Unboxing Boxee Box – initial impressions
After what seemed like forever, Boxee Box by D-Link finally hit retail shelves on Wednesday, and being a big fan of the software, I made sure I was there to get one. I didn’t have the official RGB Filter HD camera on hand, so I fired up my point n shoot with 720p, to give you a look at it, and the much anticipated remote with QWERTY keyboard built into it. I was going to call this one “A look at what’s inside the Boxee Box box, when unboxed”, but thought it was overkill…
Low priced media streamers are growing in popularity, and one of the caveats that many carry is “Don’t forget to get an HDMI cable…” This isn’t true with Boxee Box, which bundles a 6ft run in the package. It may be a small thing, but it’s nice that they do so. Don’t let your big box electronics retailer try to sell you one. You won’t need it.
As for how it works, that’s to be determined. It automatically connected to the wired network, and adding network shares posed no problem, all via the familiar Boxee beta software interface. Internet based content was a little different though. The ‘pure’ internet sites, such as Revision 3 and TWiT all worked fine. Online television was a bit more hit and miss. Here in Canada, City TV and the CBC looked good, and had no problems. Global owned properties also worked without a hitch, though their resolution was shamefully 8 bit looking. As for most CTV channels (CTV, The Comedy Network), on first blush it was no go. They were kind enough to show me the pre-roll advertising, but the actual content either showed black, or the first frame, with the audio playing fine.
This was Wednesday night. Yesterday, they released a software update that introduced a new interface that’s much more streamlined. It still has the same design cues from the beta, but just more polished and less cluttered looking. To see if I would face the same fate with The Comedy Network, I selected an episode of the Daily Show, only to be treated with the web page, and a player in the window. Not exactly the most elegant solution, but the Boxee software was smart enough to automatically position the mouse cursor on the player’s full screen button. This time the video did play back, and I went ahead and put it in full screen mode. The Comedy Network doesn’t offer HD streaming from its site, but unlike the horrible resolution I faced with Global, this was decent upscaling.

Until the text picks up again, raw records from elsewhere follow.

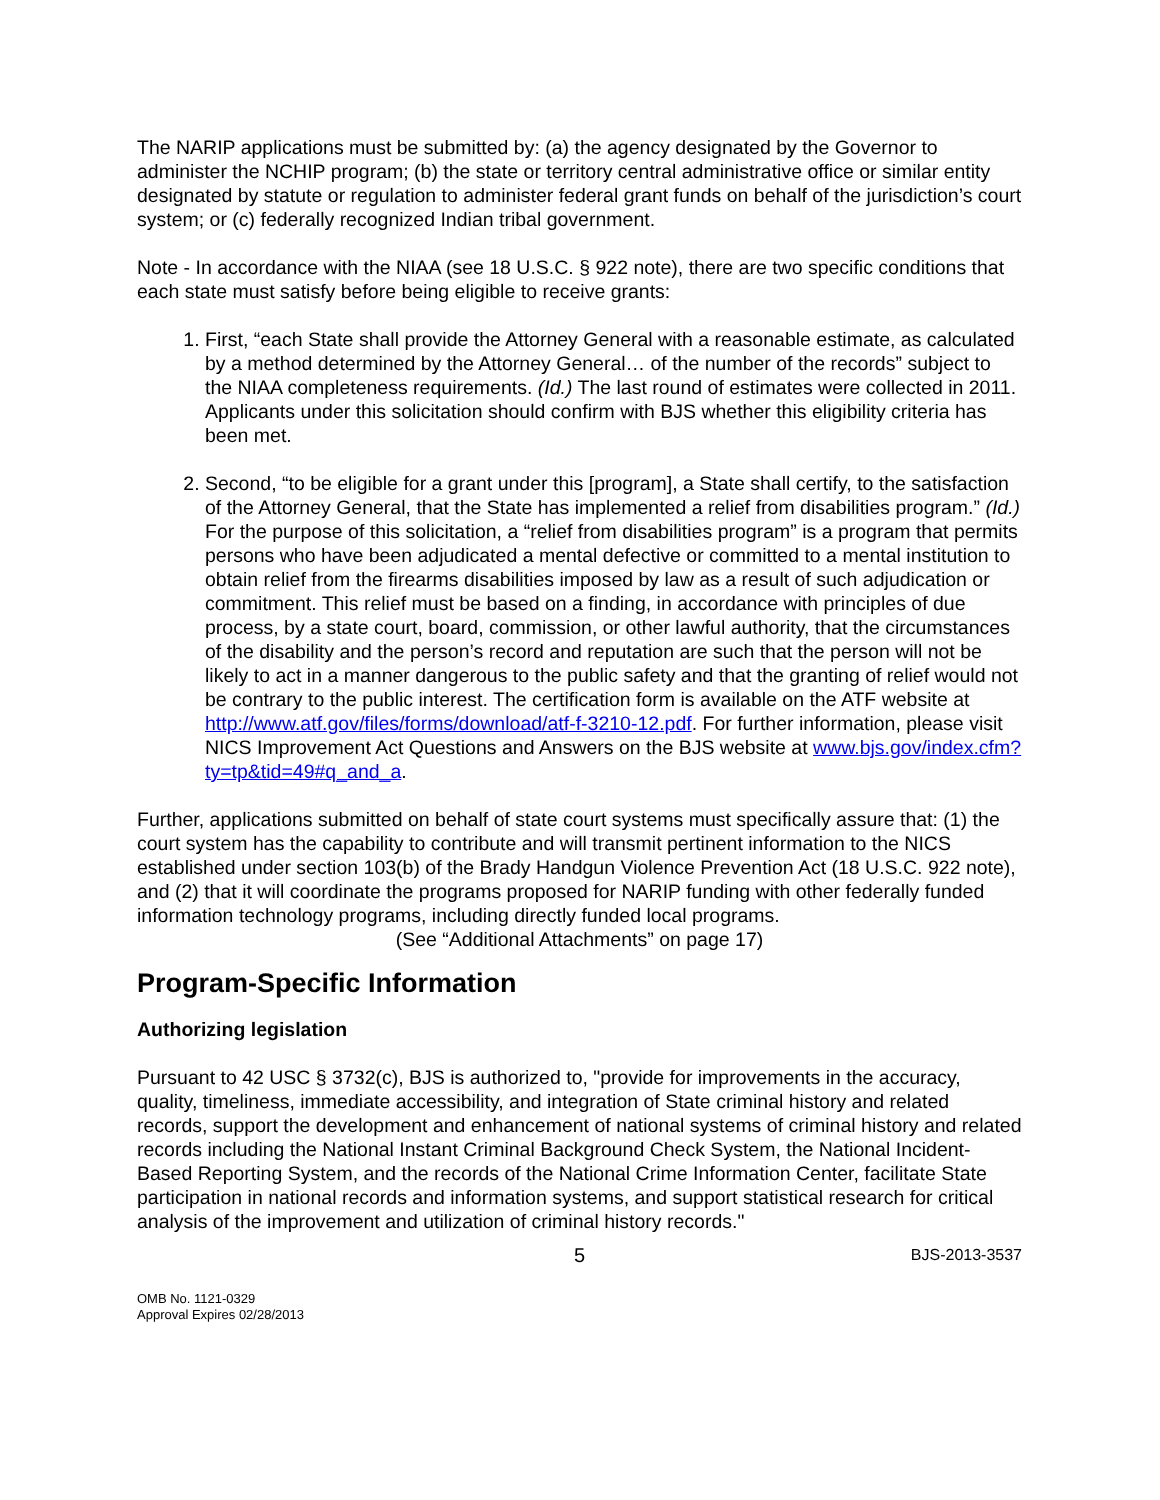The NARIP applications must be submitted by: (a) the agency designated by the Governor to administer the NCHIP program; (b) the state or territory central administrative office or similar entity designated by statute or regulation to administer federal grant funds on behalf of the jurisdiction’s court system; or (c) federally recognized Indian tribal government.
Note - In accordance with the NIAA (see 18 U.S.C. § 922 note), there are two specific conditions that each state must satisfy before being eligible to receive grants:
1. First, “each State shall provide the Attorney General with a reasonable estimate, as calculated by a method determined by the Attorney General… of the number of the records” subject to the NIAA completeness requirements. (Id.) The last round of estimates were collected in 2011. Applicants under this solicitation should confirm with BJS whether this eligibility criteria has been met.
2. Second, “to be eligible for a grant under this [program], a State shall certify, to the satisfaction of the Attorney General, that the State has implemented a relief from disabilities program.” (Id.) For the purpose of this solicitation, a “relief from disabilities program” is a program that permits persons who have been adjudicated a mental defective or committed to a mental institution to obtain relief from the firearms disabilities imposed by law as a result of such adjudication or commitment. This relief must be based on a finding, in accordance with principles of due process, by a state court, board, commission, or other lawful authority, that the circumstances of the disability and the person’s record and reputation are such that the person will not be likely to act in a manner dangerous to the public safety and that the granting of relief would not be contrary to the public interest. The certification form is available on the ATF website at http://www.atf.gov/files/forms/download/atf-f-3210-12.pdf. For further information, please visit NICS Improvement Act Questions and Answers on the BJS website at www.bjs.gov/index.cfm?ty=tp&tid=49#q_and_a.
Further, applications submitted on behalf of state court systems must specifically assure that: (1) the court system has the capability to contribute and will transmit pertinent information to the NICS established under section 103(b) of the Brady Handgun Violence Prevention Act (18 U.S.C. 922 note), and (2) that it will coordinate the programs proposed for NARIP funding with other federally funded information technology programs, including directly funded local programs.
(See “Additional Attachments” on page 17)
Program-Specific Information
Authorizing legislation
Pursuant to 42 USC § 3732(c), BJS is authorized to, "provide for improvements in the accuracy, quality, timeliness, immediate accessibility, and integration of State criminal history and related records, support the development and enhancement of national systems of criminal history and related records including the National Instant Criminal Background Check System, the National Incident-Based Reporting System, and the records of the National Crime Information Center, facilitate State participation in national records and information systems, and support statistical research for critical analysis of the improvement and utilization of criminal history records."
5 BJS-2013-3537
OMB No. 1121-0329
Approval Expires 02/28/2013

It’s clear that the software is going be tweaked going forward, and we can expect other internet video services such as Netflix to roll out by the end of the year. Although this isn’t a full review, my initial take on the Boxee Box by D-Link is that the hardware design is great, especially the remote. The software is another matter. Although it’s not as slick as a full blown HTPC setup, which I’m using in the living room, it’s about half the price with spectacular codec support. For those looking at this compared to other low cost media streamers such as the Asus O!Play Air or the WD TV Live HD, I’d say this is a worthwhile investment, because it gives you everything those do, and a whole lot more.